The two hours I spend in the library every afternoon consist of reading, drawing and playing volleyball – it is so embarrassing how bad I am. There’s also writing and telling stories and the odd dance party in the inner room. Yesterday I asked them to write a story about their day – at first all I got was dubious expressions and then, after my I went to school, I ate nasi example, the girls all sat down to immerse themselves in their stories. What I received varied greatly: Val’s contribution was the story of Cinderella copied out of a book, Eccy’s a short story on when Lukas came to visit that ended in a scribble of incomprehensible words. Elsa’s hari ini, teman2 dan saya menjemput kak malee dari rumah dia untuk pergi ke perpus… (today, my friends and me picked up Maleeha to go to the library…) was brilliant.
At around 5:00pm, I head back to the house for a cup of coffee, TV and dinner. After dinner, the whole family gathers round the small TV for two hours of ‘Anak Jalanan’. ‘Anak Jalanan’ or Roadman as it translates to in English is a two hour drama that is on every single night. And every single night, everyone seems to watch it. The drama is set in Jakarta (a clean, green, traffic free Jakarta) and follows the story of Boi (the palest Indonesian I have ever seen) and his friends as they battle against the rival gang. Every episode consists of at least five big fights and two relationship breakups – it’s messy. Still, everyone laps it up and everyone knows about it.
One of the people that is in love with the programme is Ine Bet.
Ine Bet has wide childlike eyes and a mouth stained blood red from chewing beetle nut. “She eats humans,” say the children in the village but, although she hardly ever speaks to me in Indonesian (choosing instead the local language, Bahasa Manggerai), she has quickly become my favourite person. Ine Bet walks in to the room and I start laughing. She’s a wonderful mix of the evil old grandma Sonia used to pretend to be in imaginary games and a crazy old woman who loves to talk. She has taken it upon herself to introduce me to everyone in Kondas and teach me Bahasa Manggerai.
When I don’t understand her, I turn to her daughter Kakak (sister) Mel. Mel is the only girl around my age and is hilariously funny. She also comes every evening to watch ‘Anak Jalanan’, along with Bapak Simon, Ine Bet’s husband, all twinkly eyes behind a permanent cloud of cigarette smoke.
When you’re in a new place all by yourself you often look for familiarity. There’s a thirteen year old boy who reminds me of Dhillon; a Class Four girl with long hair always in a ponytail and a smile that is exactly the same as Riyana’s; another girl looks exactly like someone I knew in Primary School. Ine Bet is Sonia’s alter-ego in the games we used to play. These small bits of home in a place where you’re always the new person help to keep you sane.
But at the same time the people of Flores, or actually, the people of Manggerai Barat (the western tip of the island) are completely different to anyone I know. Flores is a whole world away from Java where I’ve spent most of my time. The people have different skin colours, different hair, completely different languages. And this is all in one country. It’s unbelievable how diverse, how huge and wildly varied, Indonesia is.

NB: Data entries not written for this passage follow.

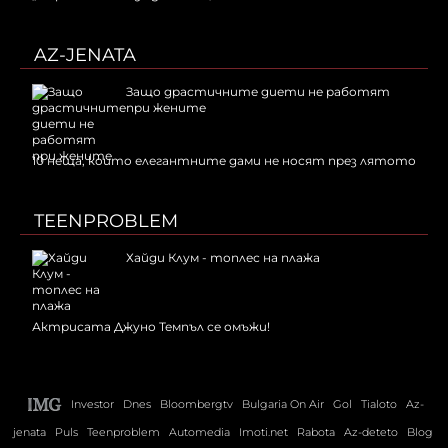
AZ-JENATA
Защо драстичните диети не работят
при жените
10 неща, които елегантните дами не носят през лятото
TEENPROBLEM
Хайди Клум - топлес на плажа
Актрисата Джуно Темпъл се омъжи!
Investor
Dnes
Bloombergtv
Bulgaria On Air
Gol
Tialoto
Az-
jenata
Puls
Teenproblem
Automedia
Imoti.net
Rabota
Az-deteto
Blog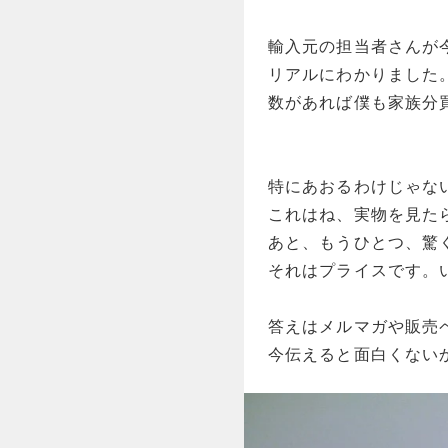
輸入元の担当者さんが
リアルにわかりました
数があれば僕も家族分
特にあおるわけじゃな
これはね、実物を見た
あと、もうひとつ、驚
それはプライスです。
答えはメルマガや販売
今伝えると面白くない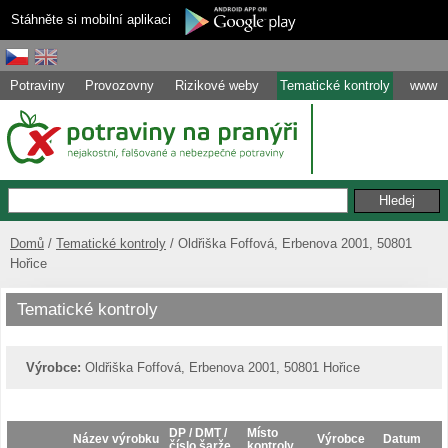
Stáhněte si mobilní aplikaci
Potraviny
Provozovny
Rizikové weby
Tematické kontroly
www
Domů
Tematické kontroly
Oldřiška Foffová, Erbenova 2001, 50801
Hořice
Tematické kontroly
Výrobce:
Oldřiška Foffová, Erbenova 2001, 50801 Hořice
DP / DMT /
Místo
Název výrobku
Výrobce
Datum
číslo šarže
kontroly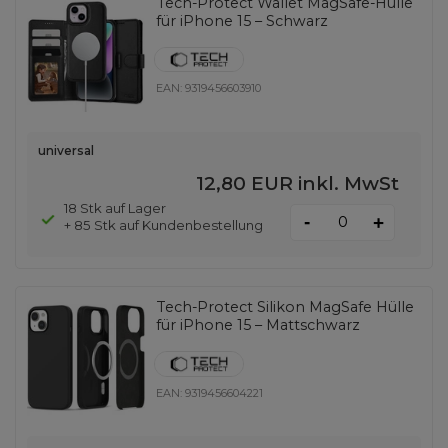
Tech-Protect Wallet MagSafe-Hülle
für iPhone 15 – Schwarz
EAN:
9319456603910
universal
12,80 EUR
inkl. MwSt
18 Stk auf Lager
-
+
+ 85 Stk auf Kundenbestellung
Tech-Protect Silikon MagSafe Hülle
für iPhone 15 – Mattschwarz
EAN:
9319456604221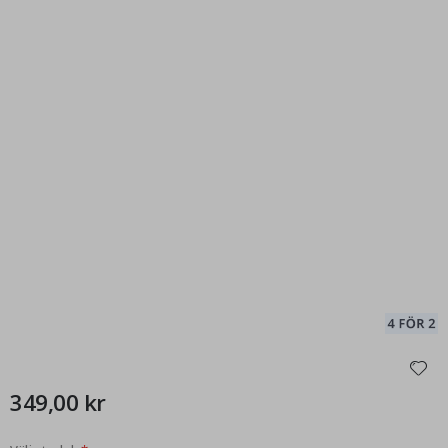
349,00 kr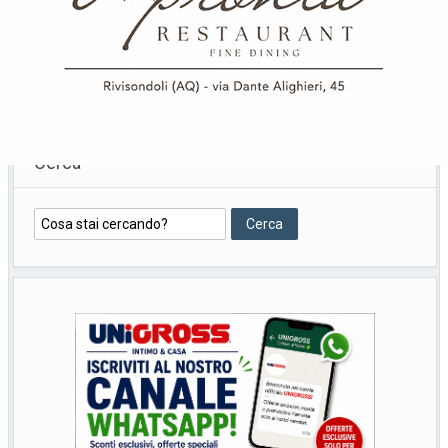
Cerca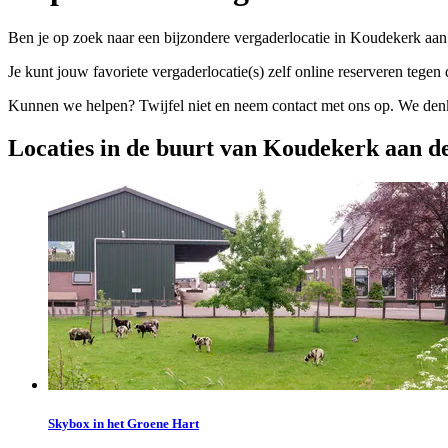
Ben je op zoek naar een bijzondere vergaderlocatie in Koudekerk aan
Je kunt jouw favoriete vergaderlocatie(s) zelf online reserveren tegen d
Kunnen we helpen? Twijfel niet en neem contact met ons op. We denke
Locaties in de buurt van Koudekerk aan d
Skybox in het Groene Hart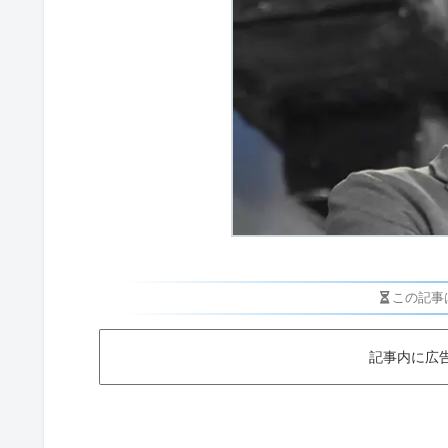
この記事
記事内に広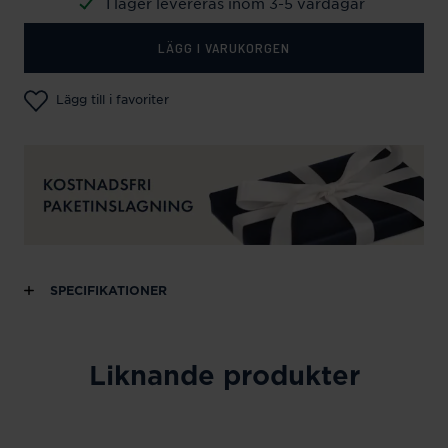
I lager levereras inom 3-5 vardagar
LÄGG I VARUKORGEN
Lägg till i favoriter
SPECIFIKATIONER
Liknande produkter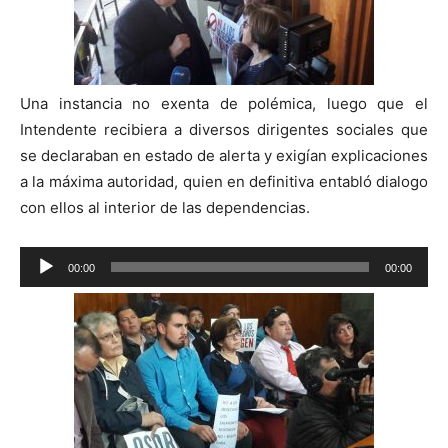
Una instancia no exenta de polémica, luego que el
Intendente recibiera a diversos dirigentes sociales que
se declaraban en estado de alerta y exigían explicaciones
a la máxima autoridad, quien en definitiva entabló dialogo
con ellos al interior de las dependencias.
Reproductor
00:00
00:00
de
audio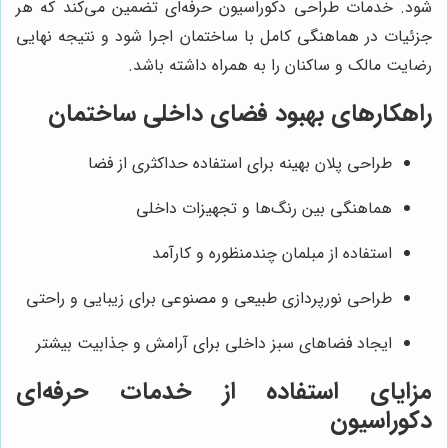
شود. خدمات طراحی دکوراسیون حرفه‌ای تضمین می‌کند که هر
جزئیات در هماهنگی کامل با ساختمان اجرا شود و نتیجه نهایی
رضایت مالک و ساکنان را به همراه داشته باشد.
راهکارهای بهبود فضای داخلی ساختمان
طراحی پلان بهینه برای استفاده حداکثری از فضا
هماهنگی بین رنگ‌ها و تجهیزات داخلی
استفاده از مبلمان چندمنظوره و کارآمد
طراحی نورپردازی طبیعی و مصنوعی برای زیبایی و راحتی
ایجاد فضاهای سبز داخلی برای آرامش و جذابیت بیشتر
مزایای استفاده از خدمات حرفه‌ای
دکوراسیون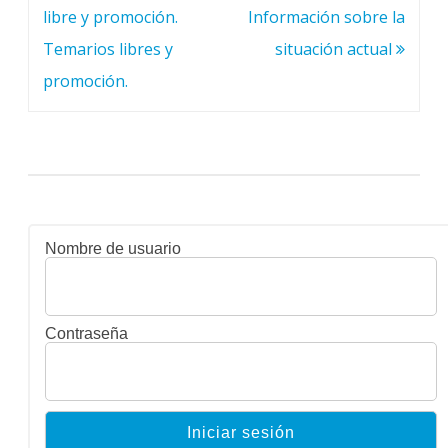
de
libre y promoción.
Información sobre la
entradas
Temarios libres y
situación actual
promoción.
Nombre de usuario
Contraseña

At the end of the day that is what makes this year so special and, of course, so hard. Every time you go somewhere new, you have to learn a new way of life and bits of a new language. This last month has been incredibly hard but, at the same time, unbelievably interesting and fun. I am having the most amazing time, regardless of the numerous times I phone home to complain or how much I dream of showering in a real bathroom!
And now I am finally posting this. At the moment, there is no signal in Kondas and so I have escaped to Labuan Bajo. Yesterday I went to see Lukas in his village, Molot Kondo – an hour walk from the road, no signal but the best river shower I have ever had. Today I’ve been sitting playing scrabble with the host family in Dalong, twenty minutes from Labuan, and enjoying my brief respite from Kondas life. Still, a part of me is so excited to be going back tomorrow. Familiarity, my own bed and Efin, Bapak Alo’s daughter is who is back from Ruteng!